Charchilln
Add a review FollowOverview
-
Founded Date 10 3 月, 2005
-
Sectors 工程師傅/學徒
-
Posted Jobs 0
-
Viewed 4
Company Description
DeepSeek’s First-generation Reasoning Models
DeepSeek’s first-generation thinking designs, accomplishing efficiency comparable to OpenAI-o1 across math, code, and thinking jobs.
Models
DeepSeek-R1
Distilled designs
DeepSeek team has demonstrated that the reasoning patterns of larger designs can be distilled into smaller sized designs, resulting in much better performance compared to the thinking patterns discovered through RL on little designs.
Below are the designs developed through fine-tuning against numerous dense designs commonly utilized in the research study neighborhood using reasoning data produced by DeepSeek-R1. The evaluation results show that the distilled smaller sized thick models carry out extremely well on standards.
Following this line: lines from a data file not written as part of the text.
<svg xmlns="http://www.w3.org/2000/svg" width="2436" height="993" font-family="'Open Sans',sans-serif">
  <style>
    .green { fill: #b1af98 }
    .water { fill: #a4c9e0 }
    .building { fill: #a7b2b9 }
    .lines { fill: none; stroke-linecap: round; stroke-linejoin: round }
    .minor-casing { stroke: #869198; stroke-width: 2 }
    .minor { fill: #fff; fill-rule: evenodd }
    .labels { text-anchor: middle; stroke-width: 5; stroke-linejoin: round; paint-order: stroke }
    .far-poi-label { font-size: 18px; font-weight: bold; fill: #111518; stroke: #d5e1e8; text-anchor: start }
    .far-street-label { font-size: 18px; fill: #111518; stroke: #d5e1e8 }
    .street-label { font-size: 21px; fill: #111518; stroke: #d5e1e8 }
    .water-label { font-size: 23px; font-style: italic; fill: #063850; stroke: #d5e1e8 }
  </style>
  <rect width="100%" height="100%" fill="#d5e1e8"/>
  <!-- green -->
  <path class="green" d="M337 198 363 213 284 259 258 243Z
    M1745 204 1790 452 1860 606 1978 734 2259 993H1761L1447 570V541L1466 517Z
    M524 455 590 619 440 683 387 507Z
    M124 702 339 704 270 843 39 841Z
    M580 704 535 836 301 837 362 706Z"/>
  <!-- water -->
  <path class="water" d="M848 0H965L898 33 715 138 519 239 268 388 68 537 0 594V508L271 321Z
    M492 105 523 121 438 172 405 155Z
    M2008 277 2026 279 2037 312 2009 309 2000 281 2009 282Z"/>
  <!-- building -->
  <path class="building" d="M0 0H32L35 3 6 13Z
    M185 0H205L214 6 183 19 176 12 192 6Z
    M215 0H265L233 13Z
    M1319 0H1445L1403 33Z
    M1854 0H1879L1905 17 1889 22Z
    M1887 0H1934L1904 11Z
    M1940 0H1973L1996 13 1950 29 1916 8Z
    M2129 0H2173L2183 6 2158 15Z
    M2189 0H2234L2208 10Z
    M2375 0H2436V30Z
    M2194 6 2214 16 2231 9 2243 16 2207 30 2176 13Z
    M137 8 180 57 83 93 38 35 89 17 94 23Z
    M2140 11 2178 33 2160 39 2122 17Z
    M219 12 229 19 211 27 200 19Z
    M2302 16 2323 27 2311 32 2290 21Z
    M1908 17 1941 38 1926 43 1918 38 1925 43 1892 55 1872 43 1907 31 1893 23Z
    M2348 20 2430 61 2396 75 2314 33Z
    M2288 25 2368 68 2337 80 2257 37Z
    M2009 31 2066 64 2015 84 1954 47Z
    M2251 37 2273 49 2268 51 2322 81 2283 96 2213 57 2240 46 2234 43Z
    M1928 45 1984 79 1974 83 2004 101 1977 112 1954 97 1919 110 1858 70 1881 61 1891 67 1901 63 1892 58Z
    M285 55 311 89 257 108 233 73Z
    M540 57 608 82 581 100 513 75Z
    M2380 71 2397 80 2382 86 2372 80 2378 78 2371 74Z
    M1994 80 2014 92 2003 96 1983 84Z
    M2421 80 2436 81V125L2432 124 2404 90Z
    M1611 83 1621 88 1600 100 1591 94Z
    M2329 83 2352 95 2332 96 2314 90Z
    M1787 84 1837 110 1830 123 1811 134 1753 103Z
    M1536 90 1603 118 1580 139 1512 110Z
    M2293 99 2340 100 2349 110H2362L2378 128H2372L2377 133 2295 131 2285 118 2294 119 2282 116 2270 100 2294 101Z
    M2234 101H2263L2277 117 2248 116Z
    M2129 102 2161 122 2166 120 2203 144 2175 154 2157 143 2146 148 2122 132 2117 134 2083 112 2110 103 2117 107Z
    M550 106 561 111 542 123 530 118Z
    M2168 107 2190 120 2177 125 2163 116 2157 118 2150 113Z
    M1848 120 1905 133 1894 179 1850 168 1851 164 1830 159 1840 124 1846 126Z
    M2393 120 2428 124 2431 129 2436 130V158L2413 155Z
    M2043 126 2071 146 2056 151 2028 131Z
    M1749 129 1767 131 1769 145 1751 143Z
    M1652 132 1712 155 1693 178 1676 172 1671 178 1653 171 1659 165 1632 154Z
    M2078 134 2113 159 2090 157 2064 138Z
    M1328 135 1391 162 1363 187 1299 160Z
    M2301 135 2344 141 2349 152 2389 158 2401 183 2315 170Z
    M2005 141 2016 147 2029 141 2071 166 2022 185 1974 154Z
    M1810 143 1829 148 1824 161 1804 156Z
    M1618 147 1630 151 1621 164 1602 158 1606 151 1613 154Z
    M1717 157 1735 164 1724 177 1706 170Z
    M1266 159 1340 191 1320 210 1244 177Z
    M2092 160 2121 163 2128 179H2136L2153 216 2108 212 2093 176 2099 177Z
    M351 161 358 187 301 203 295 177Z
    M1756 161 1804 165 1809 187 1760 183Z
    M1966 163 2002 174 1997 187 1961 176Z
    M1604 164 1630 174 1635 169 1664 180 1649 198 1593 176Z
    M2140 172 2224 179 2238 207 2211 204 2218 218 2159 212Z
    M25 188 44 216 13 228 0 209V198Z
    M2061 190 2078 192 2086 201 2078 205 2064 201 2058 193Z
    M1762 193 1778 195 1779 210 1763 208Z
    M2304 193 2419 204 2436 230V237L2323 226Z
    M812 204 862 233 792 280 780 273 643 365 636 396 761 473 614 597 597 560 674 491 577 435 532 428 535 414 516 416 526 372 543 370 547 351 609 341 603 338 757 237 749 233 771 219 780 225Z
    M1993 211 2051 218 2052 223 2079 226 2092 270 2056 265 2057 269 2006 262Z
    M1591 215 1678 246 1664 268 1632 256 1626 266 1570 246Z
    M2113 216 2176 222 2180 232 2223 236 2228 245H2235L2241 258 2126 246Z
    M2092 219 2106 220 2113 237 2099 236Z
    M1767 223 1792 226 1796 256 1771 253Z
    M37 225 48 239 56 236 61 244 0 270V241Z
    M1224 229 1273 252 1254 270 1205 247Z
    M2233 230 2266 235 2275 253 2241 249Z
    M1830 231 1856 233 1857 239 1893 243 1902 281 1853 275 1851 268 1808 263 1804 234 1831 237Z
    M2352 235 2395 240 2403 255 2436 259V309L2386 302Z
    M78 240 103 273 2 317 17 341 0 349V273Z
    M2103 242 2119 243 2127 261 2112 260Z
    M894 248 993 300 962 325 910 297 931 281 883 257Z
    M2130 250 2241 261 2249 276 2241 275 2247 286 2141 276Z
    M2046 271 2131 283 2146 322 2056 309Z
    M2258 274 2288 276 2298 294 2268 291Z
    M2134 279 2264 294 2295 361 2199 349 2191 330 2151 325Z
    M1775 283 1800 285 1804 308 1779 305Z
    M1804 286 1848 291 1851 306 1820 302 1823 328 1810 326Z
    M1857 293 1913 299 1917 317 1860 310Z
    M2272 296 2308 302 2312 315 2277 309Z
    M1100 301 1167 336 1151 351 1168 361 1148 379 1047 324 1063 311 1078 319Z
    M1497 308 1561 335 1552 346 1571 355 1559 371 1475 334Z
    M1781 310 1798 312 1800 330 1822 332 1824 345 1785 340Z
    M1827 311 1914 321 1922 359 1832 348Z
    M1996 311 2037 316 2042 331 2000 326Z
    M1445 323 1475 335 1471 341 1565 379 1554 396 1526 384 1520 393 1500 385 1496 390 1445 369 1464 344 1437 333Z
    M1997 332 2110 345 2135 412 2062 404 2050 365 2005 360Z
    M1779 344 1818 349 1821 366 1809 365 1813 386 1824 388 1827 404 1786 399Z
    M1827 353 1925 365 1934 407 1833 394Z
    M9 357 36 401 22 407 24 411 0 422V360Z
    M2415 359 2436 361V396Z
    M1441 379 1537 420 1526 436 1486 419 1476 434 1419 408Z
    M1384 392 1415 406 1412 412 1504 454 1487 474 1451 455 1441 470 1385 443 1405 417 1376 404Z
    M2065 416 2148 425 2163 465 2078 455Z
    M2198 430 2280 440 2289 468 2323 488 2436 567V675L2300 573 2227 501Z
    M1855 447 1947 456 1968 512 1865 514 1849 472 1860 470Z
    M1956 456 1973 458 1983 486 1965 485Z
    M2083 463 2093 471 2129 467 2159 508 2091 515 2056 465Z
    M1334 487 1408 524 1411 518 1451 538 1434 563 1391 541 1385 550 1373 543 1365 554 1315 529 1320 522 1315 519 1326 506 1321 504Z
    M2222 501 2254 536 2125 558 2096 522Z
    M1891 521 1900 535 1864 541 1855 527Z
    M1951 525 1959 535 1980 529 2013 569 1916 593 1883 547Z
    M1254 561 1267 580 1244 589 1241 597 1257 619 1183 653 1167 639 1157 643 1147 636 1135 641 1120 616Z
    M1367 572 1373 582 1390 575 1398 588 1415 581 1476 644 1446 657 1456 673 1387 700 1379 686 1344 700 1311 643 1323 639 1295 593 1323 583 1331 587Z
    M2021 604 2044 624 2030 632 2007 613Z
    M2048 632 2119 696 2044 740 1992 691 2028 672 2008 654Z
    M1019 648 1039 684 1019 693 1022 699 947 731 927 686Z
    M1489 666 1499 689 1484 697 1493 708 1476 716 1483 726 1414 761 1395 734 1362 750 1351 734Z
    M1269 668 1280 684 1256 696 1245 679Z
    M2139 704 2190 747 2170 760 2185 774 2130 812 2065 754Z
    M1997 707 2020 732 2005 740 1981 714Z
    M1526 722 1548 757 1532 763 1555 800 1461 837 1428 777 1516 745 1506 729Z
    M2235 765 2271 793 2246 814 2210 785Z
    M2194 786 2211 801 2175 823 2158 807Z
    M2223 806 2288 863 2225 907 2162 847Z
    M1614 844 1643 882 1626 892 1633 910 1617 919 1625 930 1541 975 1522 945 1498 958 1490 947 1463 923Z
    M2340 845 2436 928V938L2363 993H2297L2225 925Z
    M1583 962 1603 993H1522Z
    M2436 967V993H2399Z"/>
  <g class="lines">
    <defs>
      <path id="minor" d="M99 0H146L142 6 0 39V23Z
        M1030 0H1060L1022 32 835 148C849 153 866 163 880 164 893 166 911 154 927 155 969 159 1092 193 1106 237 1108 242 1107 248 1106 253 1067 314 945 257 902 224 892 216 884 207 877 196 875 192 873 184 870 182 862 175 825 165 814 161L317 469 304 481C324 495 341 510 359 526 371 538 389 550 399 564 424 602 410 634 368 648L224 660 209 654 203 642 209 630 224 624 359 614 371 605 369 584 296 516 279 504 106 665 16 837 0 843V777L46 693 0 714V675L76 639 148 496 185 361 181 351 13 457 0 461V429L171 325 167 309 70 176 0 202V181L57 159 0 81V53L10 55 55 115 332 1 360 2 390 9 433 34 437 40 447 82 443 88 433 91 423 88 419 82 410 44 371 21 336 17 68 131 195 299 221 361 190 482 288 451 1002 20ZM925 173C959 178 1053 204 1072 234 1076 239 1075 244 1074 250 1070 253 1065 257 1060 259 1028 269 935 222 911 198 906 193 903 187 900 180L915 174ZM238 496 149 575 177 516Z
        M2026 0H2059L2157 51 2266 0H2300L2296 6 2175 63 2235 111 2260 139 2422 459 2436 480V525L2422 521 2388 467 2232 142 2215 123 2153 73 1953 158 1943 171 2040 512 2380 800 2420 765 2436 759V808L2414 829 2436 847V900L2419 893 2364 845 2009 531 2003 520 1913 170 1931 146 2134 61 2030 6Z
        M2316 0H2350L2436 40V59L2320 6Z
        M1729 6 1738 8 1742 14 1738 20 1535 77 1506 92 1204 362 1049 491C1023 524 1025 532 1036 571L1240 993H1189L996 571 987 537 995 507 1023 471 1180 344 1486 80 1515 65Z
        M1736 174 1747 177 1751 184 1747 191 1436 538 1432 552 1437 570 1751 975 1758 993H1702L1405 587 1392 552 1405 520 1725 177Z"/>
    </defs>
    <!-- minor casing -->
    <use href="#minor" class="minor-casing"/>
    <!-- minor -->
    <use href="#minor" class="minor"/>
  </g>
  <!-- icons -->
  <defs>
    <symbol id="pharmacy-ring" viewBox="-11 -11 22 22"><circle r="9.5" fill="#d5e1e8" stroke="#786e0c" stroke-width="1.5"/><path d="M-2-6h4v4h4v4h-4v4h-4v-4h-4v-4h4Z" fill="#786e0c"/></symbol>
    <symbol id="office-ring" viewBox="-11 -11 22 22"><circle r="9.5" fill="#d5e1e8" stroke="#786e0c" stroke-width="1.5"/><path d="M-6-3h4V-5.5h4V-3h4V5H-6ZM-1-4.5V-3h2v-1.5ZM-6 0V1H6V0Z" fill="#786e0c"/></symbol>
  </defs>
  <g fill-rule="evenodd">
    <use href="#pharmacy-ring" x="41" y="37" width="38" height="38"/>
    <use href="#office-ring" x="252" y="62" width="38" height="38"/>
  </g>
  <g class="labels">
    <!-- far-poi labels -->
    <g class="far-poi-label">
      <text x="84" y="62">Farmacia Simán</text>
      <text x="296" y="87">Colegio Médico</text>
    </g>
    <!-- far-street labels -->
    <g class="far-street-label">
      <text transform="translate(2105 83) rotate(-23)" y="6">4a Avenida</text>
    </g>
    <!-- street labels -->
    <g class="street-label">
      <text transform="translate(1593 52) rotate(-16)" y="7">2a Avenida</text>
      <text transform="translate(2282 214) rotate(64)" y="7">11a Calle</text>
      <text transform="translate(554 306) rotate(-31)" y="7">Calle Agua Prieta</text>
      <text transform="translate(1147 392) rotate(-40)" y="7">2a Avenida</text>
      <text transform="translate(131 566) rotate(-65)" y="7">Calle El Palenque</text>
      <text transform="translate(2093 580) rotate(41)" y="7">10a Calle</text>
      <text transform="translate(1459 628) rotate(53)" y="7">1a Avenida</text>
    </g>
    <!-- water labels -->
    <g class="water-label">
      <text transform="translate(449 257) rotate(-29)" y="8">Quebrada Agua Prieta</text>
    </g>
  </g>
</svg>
DeepSeek-R1-Distill-Qwen-1.5 B
DeepSeek-R1-Distill-Qwen-7B
DeepSeek-R1-Distill-Llama-8B
DeepSeek-R1-Distill-Qwen-14B
DeepSeek-R1-Distill-Qwen-32B
DeepSeek-R1-Distill-Llama-70B
License
The design weights are accredited under the MIT License. DeepSeek-R1 series assistance business usage, permit any adjustments and derivative works, including, however not limited to, distillation for other LLMs.